Imagine the horror when your child is racially attacked at an event meant to bring the community together.
For the annual demonstration of generosity, dozens of parade organisations referred to as Krewes hit the streets in a parade meant to show generosity in the days between Epiphany and Ash Wednesday.
This season is labelled the Mardi Gras season usually celebrated by cities along the coast. At the parades, masks, beads and other “throws” literally fly through the skies.
It was at a Mardi Gras parade that a 12-year-old was surprisingly given a doll instead of the usual “throws”.
Nicole Fairconeture’s family including her daughter showed up for the Krewe of Nereids parade In Bay St Louis when a white man on a float with a New Orleans Saints jersey beckoned her daughter and handed her “the doll”, CNN reported.
Not paying particular attention to the type of doll that she received, the little girl was about to run across the road to join her family when the white man called out to her again and said, “That’s you,” Fairconeture said he told her daughter.
It was a stuffed black Mammy doll, clad in a red and white gown and an apron.
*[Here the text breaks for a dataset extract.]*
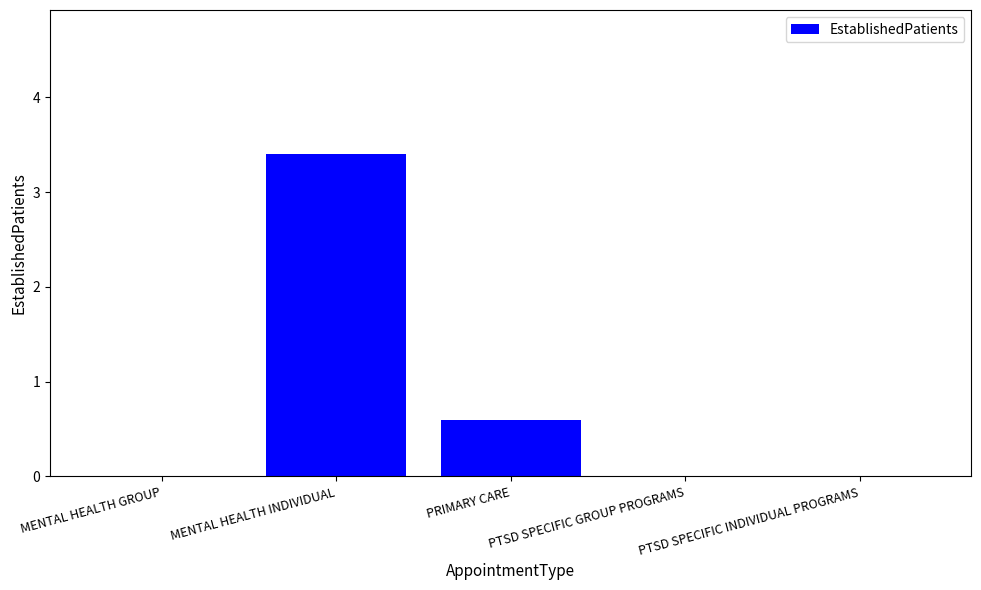

How many data points does each series have?

5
This caricature has offensive undertones as it is a stereotype about African Americans during slavery and the Jim Crow era.
To add to the 12-year-old’s trauma, the doll had beads around its neck in the shape of a noose.
“She hung it from her finger, and she felt degraded. She felt attacked. She didn’t even want to stay at the parade. She was ready to go,” Fairconeture told CNN.
The ordeal left Fairconeture astonished. And when she enquired from her daughter if she was OK, all the girl could say was, “Why me, Mom? Why me?”
The Bay St. Louis Police Department and the Waveland Police departments are investigating the event, as a potential hate crime, cops posted on Facebook.
The organisers of the parade, The Krewe of Nereids also spoke against the incident in a Facebook past as well.
“The Krewe of Nereids was shocked to hear of the incident of a racially offensive item being thrown from one of the truck floats which followed the Nereids’ parade on Sunday,” the organization wrote.
“These floats are not part of, nor in any way affiliated with Nereids, other than parading on the same day.
“The Nereids organization does not condone or agree with this behaviour and has never approved of or supported any offensive conduct in the past, nor will such offensive conduct and racially divisive acts be tolerated or excused now or at any time in the future.”
The entire community of Bay St. Louis and Waveland have thrown their weight behind Fairconeture and her daughter sending goodwill messages their way not only from her close relatives but from organizations such as the NAACP, the Boys and Girls Club, the local school district, and a representative for the state.
The family is also doing their best to keep her spirits high.
“We’re trying to keep her lifted and let her know that this is OK, and to let other people know that if this happens to them, they need to say something,” Fairconeture said.
This incident will not prevent Fairconeture and her family from enjoying future parades. She says regardless of what they face in their family, “we don’t run from trials in life.”